A Talk with Ian McGaughey of The Michus, p3

(Ian circa 1983)

Q: Did you take lessons for floor drumming?

Ian: Very funny. I'm actually self-taught, thank you (laughs). I think you could say our sound matured when we got the drum machine in '84.


Q: Are those real drums on "Dirty Cigars?"


Ian: Yeah. Kurt's twin brother Karl was given a drum set for Christmas or something, so Kurt let him sit in on "Dirty Cigars" along with guest vocalist John Theisen. I remember Kurt hated how Karl's drums sounded, calling them a "tin can orchestra." I believe John's lyrics were inspired by a Rodney Dangerfield routine, though I may not be remembering that right. Not our finest effort.

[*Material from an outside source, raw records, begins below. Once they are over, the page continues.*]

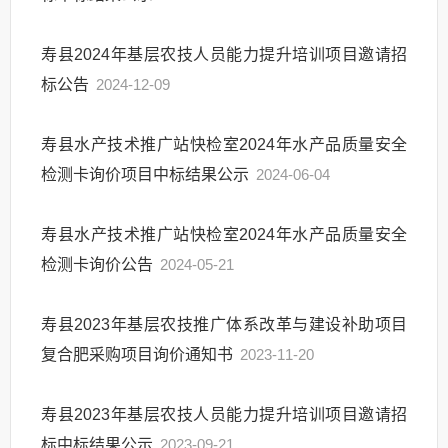
寿县2024年基层农技人员能力提升培训项目邀请招
标公告
2024-12-09
寿县水产技术推广站快检室2024年水产品质量安全
检测卡询价项目中标结果公示
2024-06-04
寿县水产技术推广站快检室2024年水产品质量安全
检测卡询价公告
2024-05-21
寿县2023年基层农技推广体系改革与建设补助项目
复合肥采购项目询价通知书
2023-11-20
寿县2023年基层农技人员能力提升培训项目邀请招
标中标结果公示
2023-09-21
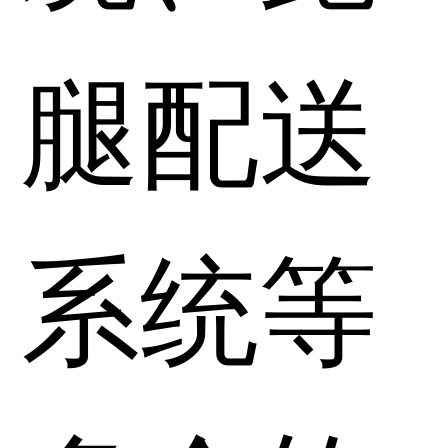
腿配送
系统等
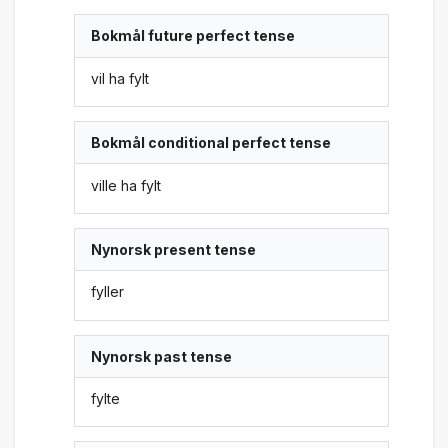
Bokmål future perfect tense
vil ha fylt
Bokmål conditional perfect tense
ville ha fylt
Nynorsk present tense
fyller
Nynorsk past tense
fylte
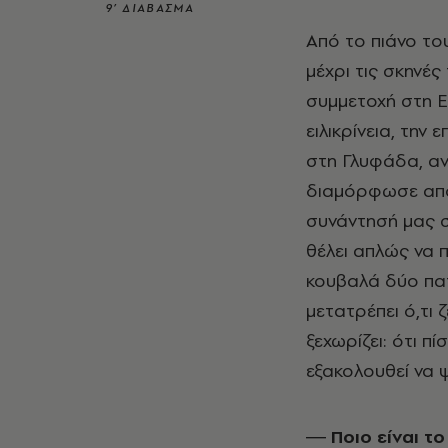
9’ ΔΙΑΒΑΣΜΑ
Από το πιάνο το
μέχρι τις σκηνές
συμμετοχή στη E
ειλικρίνεια, την
στη Γλυφάδα, αν
διαμόρφωσε από 
συνάντησή μας σ
θέλει απλώς να 
κουβαλά δύο πατ
μετατρέπει ό,τι ζ
ξεχωρίζει: ότι 
εξακολουθεί να ψ
― Ποιο είναι τ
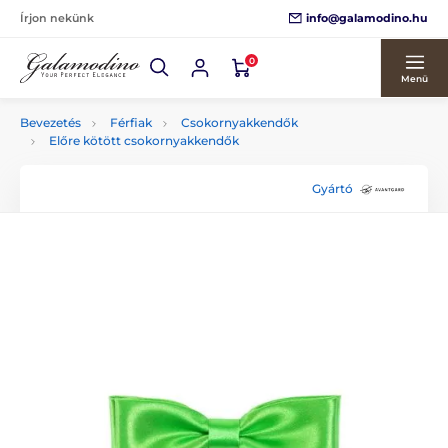
info@galamodino.hu
Írjon nekünk
0
Menü
Bevezetés
Férfiak
Csokornyakkendők
Előre kötött csokornyakkendők
Gyártó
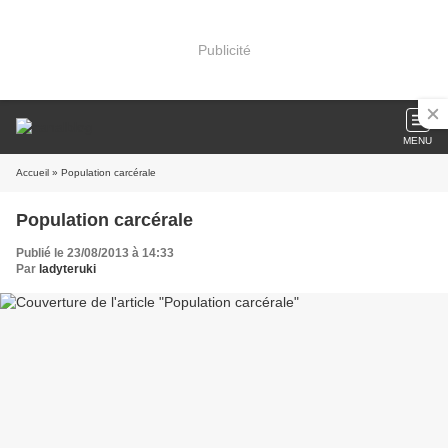
Publicité
MENU
Accueil
» Population carcérale
Population carcérale
Publié le 23/08/2013 à 14:33
Par
ladyteruki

Q: You guys stopped recording in early '85, but the music has enjoyed an amazingly long life, especially considering that you never played live or had any kind of official — or unofficial for that matter — releases. You just had a tape of a handful of songs. How would you explain The Michus' longevity?


Ian: An abundance of questionable taste in the world. No, I think the catalyst was the creation of a tape called "Local Bands" that was sent to our local college radio station in 1985. It was a collection of songs from different bands that my friends had, and it included The Michus. My friends and I would call up to request our songs, and they would play them. I think some of the DJs must have started playing them on their own because The Michus made the top-five playlist for a month in 1985. I remember coming home from a family vacation, turning on the radio and sure enough, The Michus were playing.


Q: How did the music get over to Europe?


Ian: This is really the amazing part. The Michus would almost certainly have suffered a quiet death if not for the evangelistic work of a man named Yoktan Haddad. I believe a mutual friend turned him onto The Michus and he quickly became our biggest fan. He either traveled or lived in Spain for some time and was involved in some radio stations over there. He got The Michus played enough that they appeared on the charts — or so the legend goes. It's fair to say that any of The Michus post-1985 success is solely attributable to Mr. Haddad.


Q. Have you ever met him?


Ian: Yes, I did. I met him in the late 90's. He came up to my place in Saratoga with our mutual friend Kris. He was great. I remember him saying that it was an honor to meet me, which surprised me since I was so fascinated to meet him. I played him some music I had been working on at the time, and I had the distinct sense he wasn't very impressed. I think so much of what makes The Michus "The Michus" is Kurt. That along with our innocence and youth — and questionable musicianship. The music I was making at that time had none of those elements, except for the questionable musicianship.